Retiraron la piedra.
Jesús alzó la vista al cielo y dijo:
—Te doy gracias, Padre, porque me has escuchado. Yo sé que siempre me escuchas, pero lo he dicho por la gente que me rodea, para que crean que tú me enviaste.
Dicho esto, gritó con fuerte voz:
—Lázaro, sal afuera.
Salió el muerto con los pies y las manos sujetos con vendas y el rostro envuelto en un sudario.
Jesús les dijo:
—Desatadlo y dejadlo ir.
Muchos judíos que habían ido a visitar a María y vieron lo que hizo creyeron en él.
Este Evangelio me resulta complejo a la par que muy “exprimible”; hay en él muchas ideas que podríamos abordar.
Si tuviera que destacar una sola idea, creo que me quedaría con la respuesta de Marta a Jesús cuando le dice: “Sé que resucitará en la resurrección del último día”.

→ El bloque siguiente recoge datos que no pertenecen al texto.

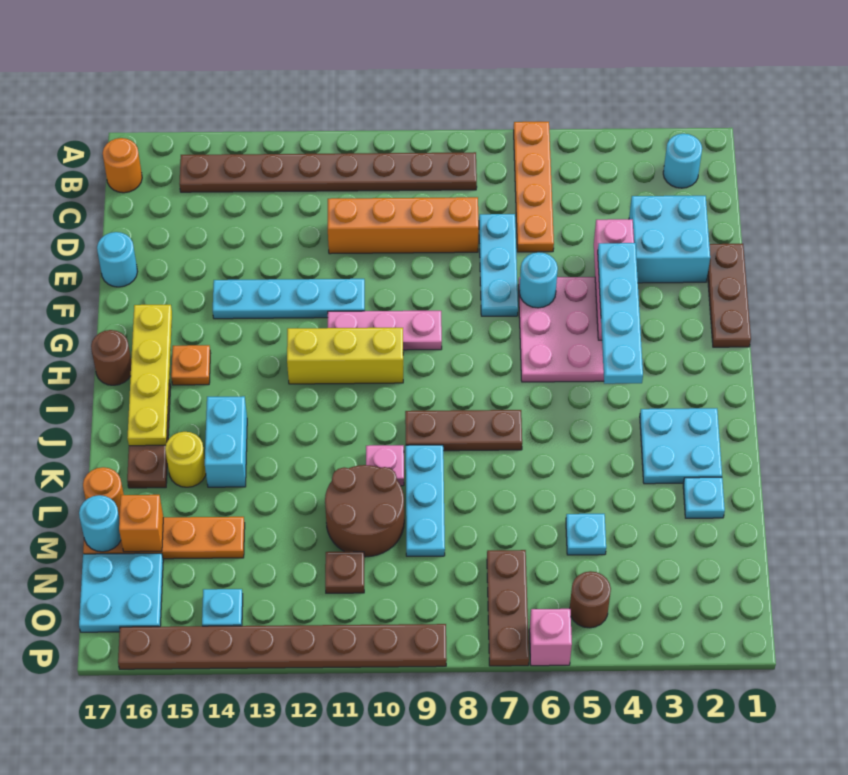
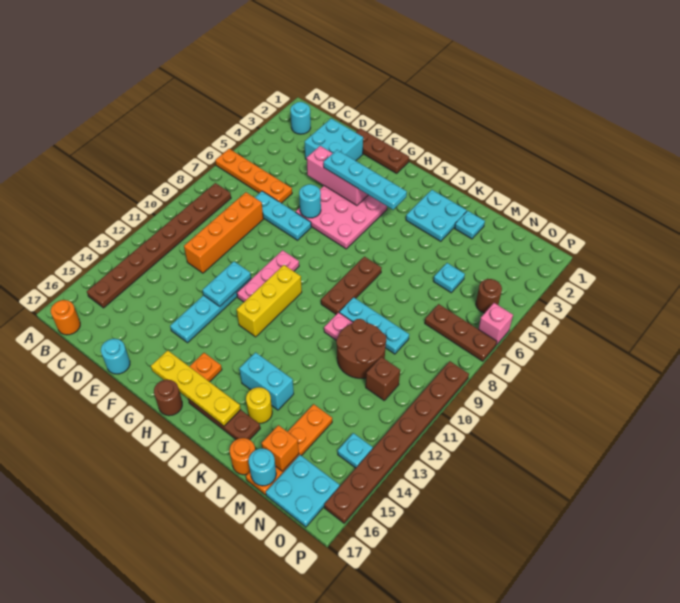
none -> cyan 1x2 plate [202,261,251,306]
brown 1x1 plate [325,552,364,593] -> brown 1x1 brick [366,357,400,400]

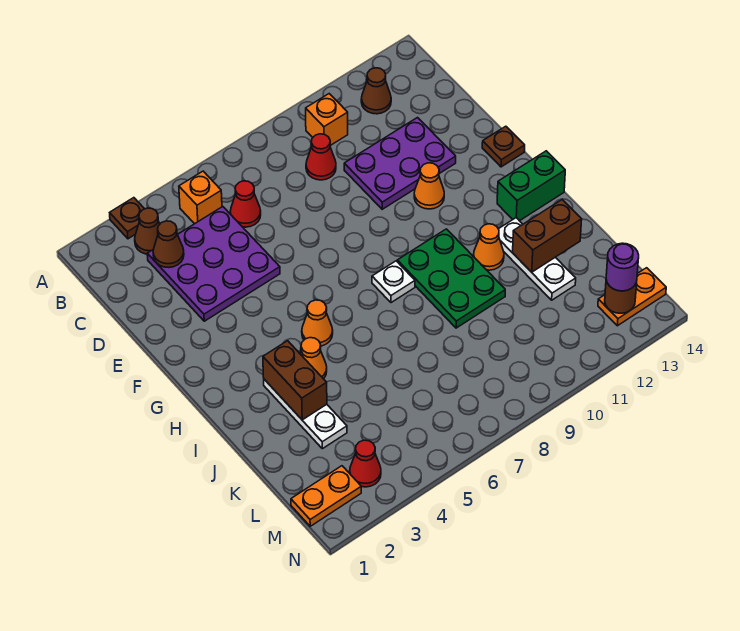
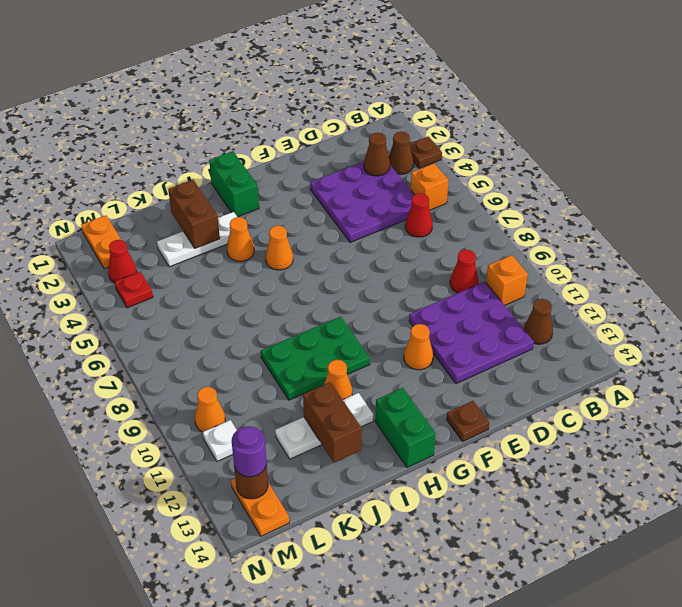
purple 2x3 plate [344,118,456,209] -> purple 3x3 plate [409,282,534,384]
none -> green 1x2 brick [209,151,259,217]
white 1x1 plate [372,261,415,303] -> white 1x1 plate moved to [203,420,237,461]
brown 1x2 brick [263,341,327,420] -> brown 1x2 brick turned to [168,180,220,249]
none -> red 1x1 plate [115,272,153,308]
none -> orange 1x1 cone [195,387,225,432]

Marta afirma con convicción que Jesús es el hijo de Dios, que confía en él, incluso en un momento tan duro como puede ser la pérdida de un ser querido. La vida nos pone a prueba constantemente; vivimos un momento histórico donde el conflicto y el juego de poderes son trending topic.
En momentos así es complejo encontrar o saber ver este renacer de Dios diariamente, pero es paradójico porque seguramente la necesitamos más que nunca. Igual se trata de estar atentos a aquello y aquellos que nos rodean, de dejarnos sorprender, de poner en valor los gestos de los demás por pequeños, cotidianos o sencillos que puedan parecer. Y, por otro lado, ser testigos de esta resurrección, es decir, ser actores de la resurrección de Jesús con aquello que hacemos a diario. Celebrar que Jesús vive dentro de todos nosotros, y con esto no quiero decir hacer una fiesta con grandes banquetes; me refiero a no dejar de lado nuestro espíritu crítico y nuestra sed de paz, y actuar en base a esto. Vivir una fiesta interna que se comparte y se celebra en comunidad. Porque la resurrección no puede ser si cada uno de nosotros no somos testigos de nuestra propia resurrección.